• WHAT TO DO: Look through the listing below, and wherever a line has the string "basket", pull it out.

• DATA EXTRACTS:
Segment Open

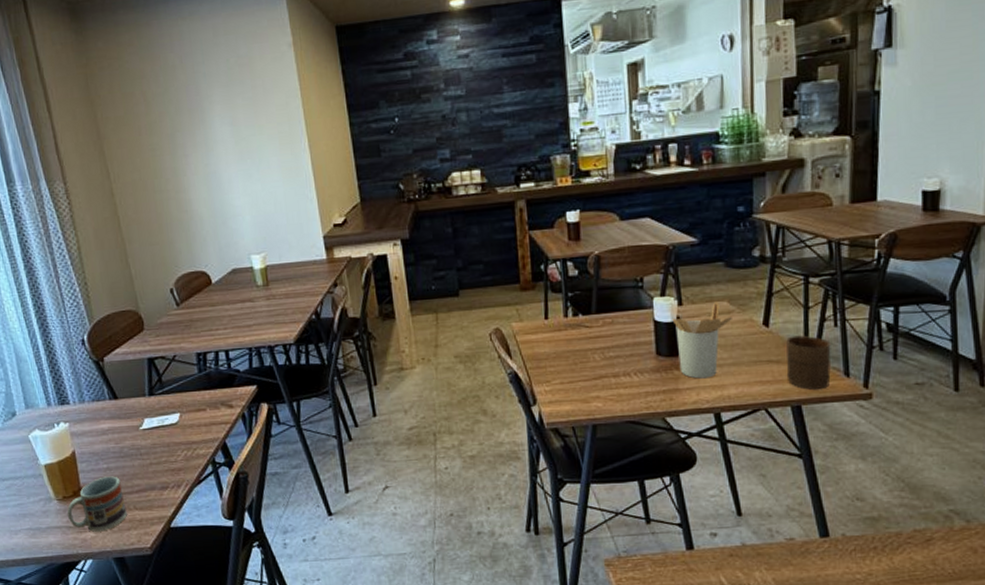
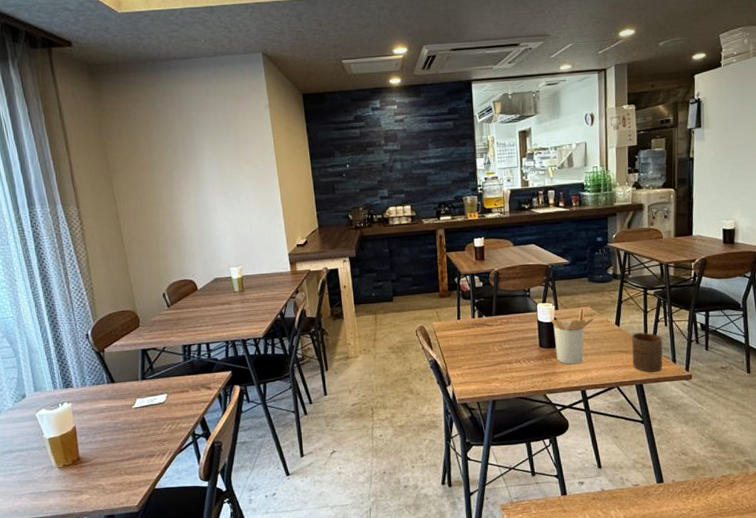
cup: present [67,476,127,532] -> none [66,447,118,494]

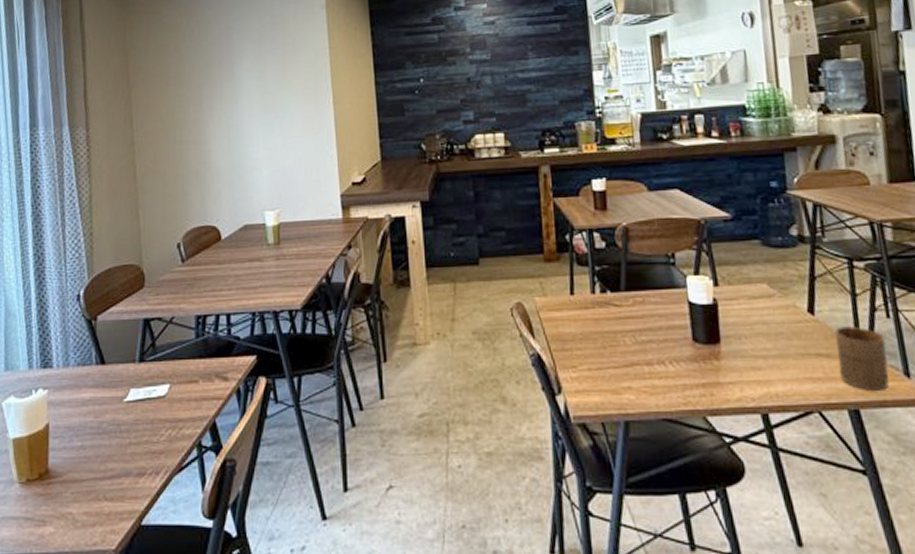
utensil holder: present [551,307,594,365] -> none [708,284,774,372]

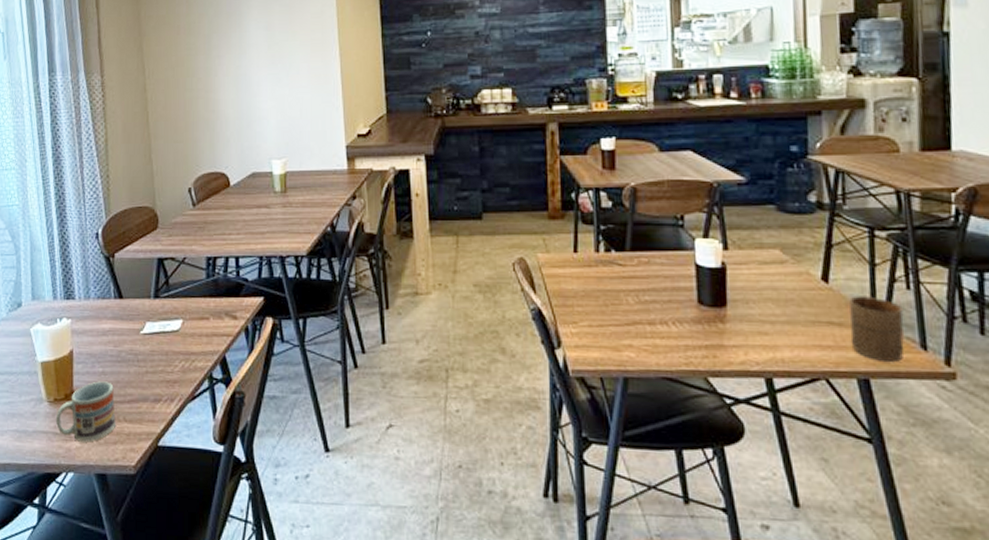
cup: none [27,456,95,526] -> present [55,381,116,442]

Segment Closed
Segment Open

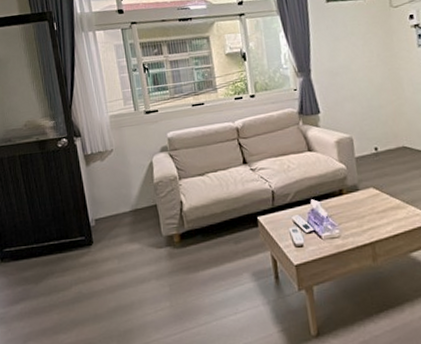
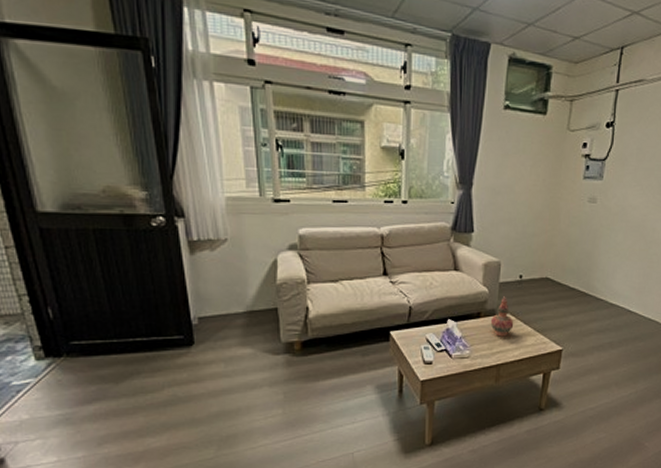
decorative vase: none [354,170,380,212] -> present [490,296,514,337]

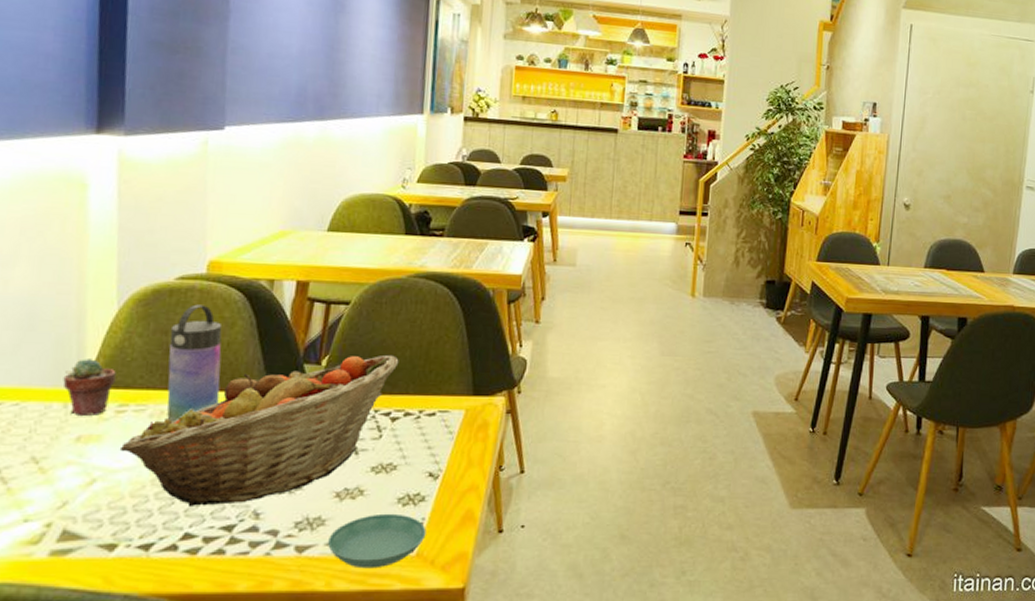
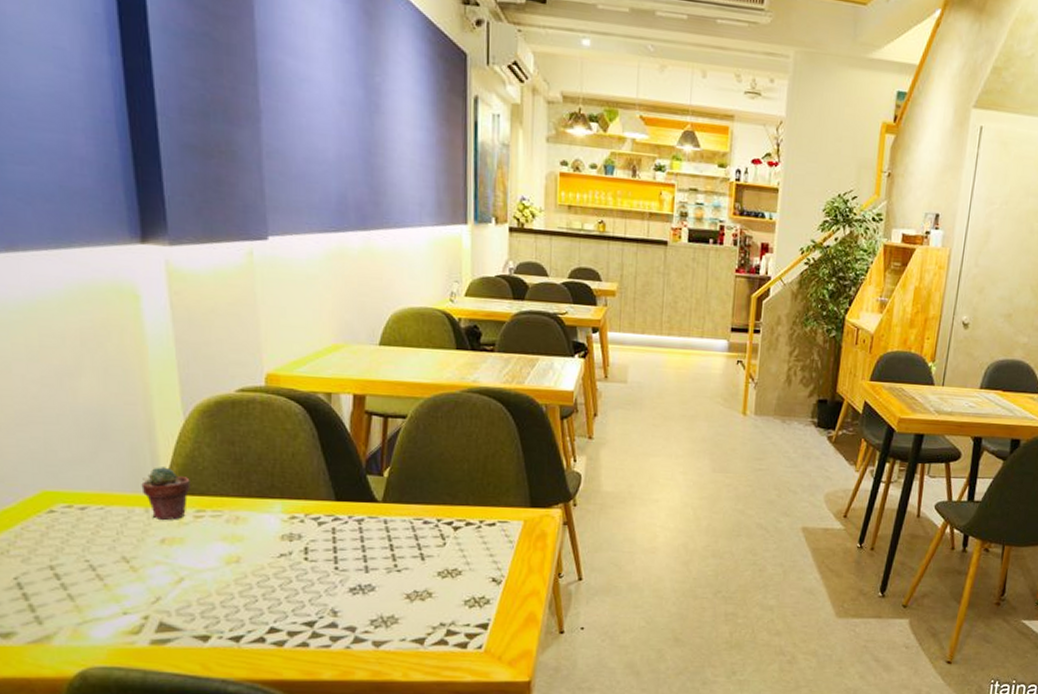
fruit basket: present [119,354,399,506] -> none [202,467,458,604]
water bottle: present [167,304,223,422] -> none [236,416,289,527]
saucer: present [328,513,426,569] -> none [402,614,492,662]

Segment Closed
Segment Open

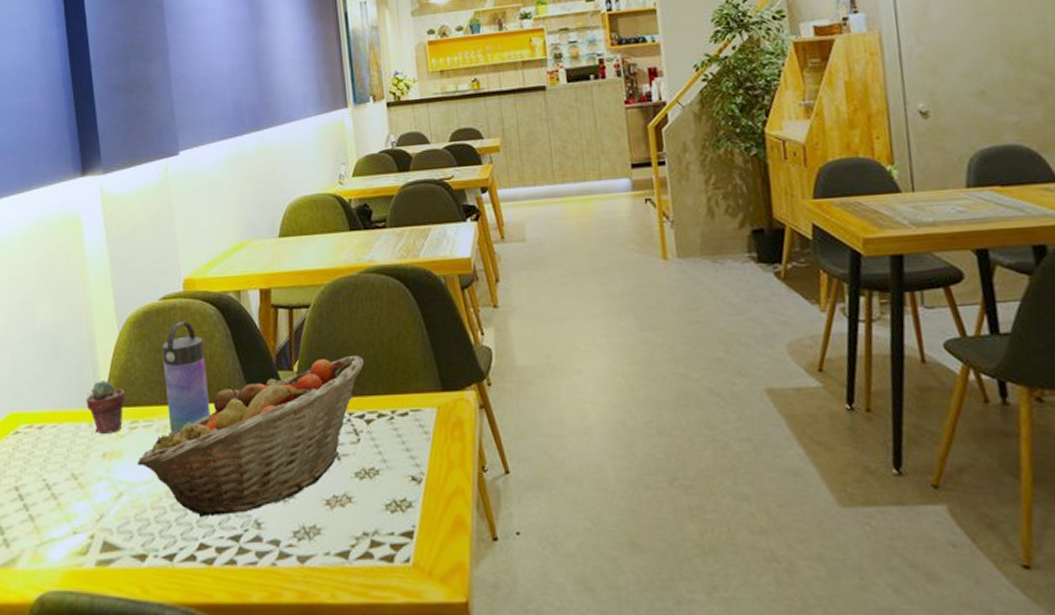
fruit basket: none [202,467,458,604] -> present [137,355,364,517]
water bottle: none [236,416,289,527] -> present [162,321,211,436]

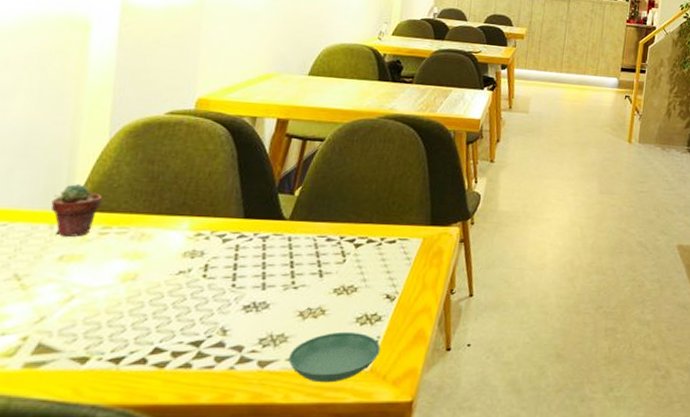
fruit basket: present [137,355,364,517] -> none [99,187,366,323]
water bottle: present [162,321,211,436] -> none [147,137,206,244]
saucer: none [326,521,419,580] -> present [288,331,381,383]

Segment Closed

• SOLUTION:
fruit basket: present [119,354,399,506] -> none [202,467,458,604]
fruit basket: none [202,467,458,604] -> present [137,355,364,517]
fruit basket: present [137,355,364,517] -> none [99,187,366,323]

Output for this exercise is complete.